Bakanlığın bülteninde Nüfus ve Konut Araştırmaları ile Türkiye Sağlık Araştırmaları’nın verileri de yer alıyor. Nüfus ve Konut Araştırmaları’nda elde edilen veri 2011 yılına ait olmasına rağmen her bültende araştırmanın bulgularına tekrar yer verildiği görülüyor. Türkiye Sağlık Araştırmaları’nın son verisi Haziran 2023’te paylaşıldıysa da, Kasım 2023’te yayımlanan bültenin içine 2022 verileri eklenmemiş. 

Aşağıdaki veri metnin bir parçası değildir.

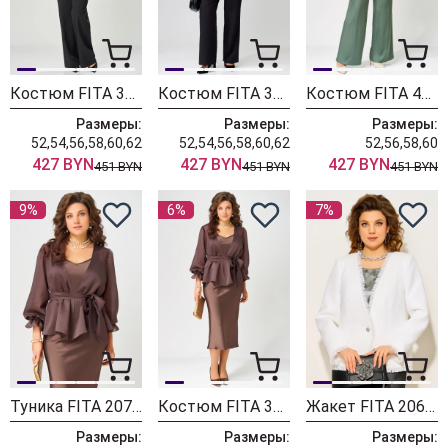
Костюм FITA 337-2 черно-бордовый
Костюм FITA 337-1 черно-баклажановый
Костюм FITA 4132 нефрит+дымчатый
Размеры:
Размеры:
Размеры:
52,54,56,58,60,62
52,54,56,58,60,62
52,56,58,60
427 BYN
427 BYN
427 BYN
451 BYN
451 BYN
451 BYN
9%
6%
7%
Туника FITA 20762 шоколад
Костюм FITA 3191 шоколад
Жакет FITA 20672
Размеры:
Размеры:
Размеры:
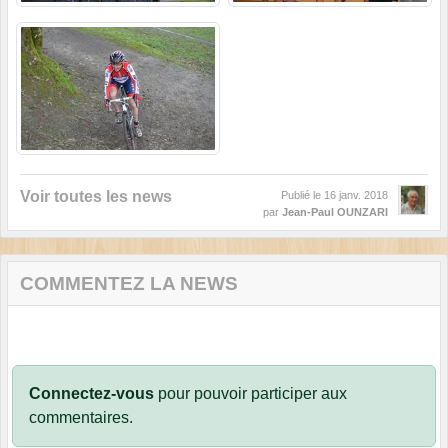
Voir toutes les news
Publié le
16 janv. 2018
par
Jean-Paul OUNZARI
COMMENTEZ LA NEWS
Connectez-vous
pour pouvoir participer aux
commentaires.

Milli Eğitim Bakanlığı ve İŞKUR Verileri 
Bültende engelli bireylerin istihdamına ve eğitimine ilişkin istatistikler de yer alıyor. Milli Eğitim Bakanlığı, en güncel veri üreten idari kaynaklardan biri. Milli Eğitim Bakanlığı’nın paylaştığı istatistiklere göre 2022-2023 eğitim öğretim yılında eğitim gören engelli öğrencilerin sayısı 507.804. Bu öğrencilerin 62.495’i özel eğitim okullarında, 61.059’u özel eğitim sınıflarında ve 384.250’si kaynaştırma eğitiminde yer alıyor.

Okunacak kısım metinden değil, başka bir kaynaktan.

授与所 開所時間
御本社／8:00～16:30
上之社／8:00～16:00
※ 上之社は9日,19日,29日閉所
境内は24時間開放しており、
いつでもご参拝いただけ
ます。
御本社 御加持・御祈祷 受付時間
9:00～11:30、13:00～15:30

Engelli bireylerin istihdamına ilişkin veriler için İŞKUR’un istatistikleri bir diğer güncel kaynak. İŞKUR her ay internet sitesinde İstihdamı Zorunlu Kontenjanları’nda engelli çalıştırmakla yükümlü işyerlerinde çalışan engelli bireylere dair verileri yayımlıyor. Her ay İŞKUR aracılığıyla kaç engelli bireyi istihdam ettiği, kamu kurumunda engelli kadrosunda istihdam edilen memur sayısı gibi verileri yayımlasa da İŞKUR her alanda çalışan engelli bireylerin istatistiğini sağlayamıyor. Engelli bireylerin istihdamı konusunda bir temsil sorunu bulunuyor. 

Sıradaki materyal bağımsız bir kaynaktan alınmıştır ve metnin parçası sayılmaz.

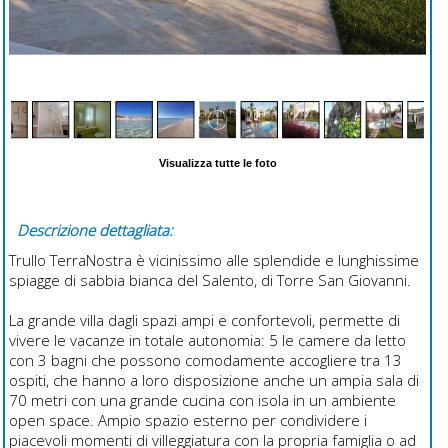
Visualizza tutte le foto
Descrizione dettagliata:
Trullo TerraNostra è vicinissimo alle splendide e lunghissime
spiagge di sabbia bianca del Salento, di Torre San Giovanni.
La grande villa dagli spazi ampi e confortevoli, permette di
vivere le vacanze in totale autonomia: 5 le camere da letto
con 3 bagni che possono comodamente accogliere tra 13
ospiti, che hanno a loro disposizione anche un ampia sala di
70 metri con una grande cucina con isola in un ambiente
open space. Ampio spazio esterno per condividere i
piacevoli momenti di villeggiatura con la propria famiglia o ad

Engelliler Haftası, toplumsal farkındalığı artırmak ve engelli bireylerin yaşamlarını iyileştirmeyi tekrar düşünmek için önemli bir fırsat. Ancak, bu farkındalığın ve iyileştirme çabalarının sürdürülebilir olabilmesi, engelli nüfusun deneyimlerinin, sorunlarının ve toplumsal yaşama katılımının toplumda doğru temsil edilebilmesi için kapsamlı verilerin üretilmesine ihtiyaç var.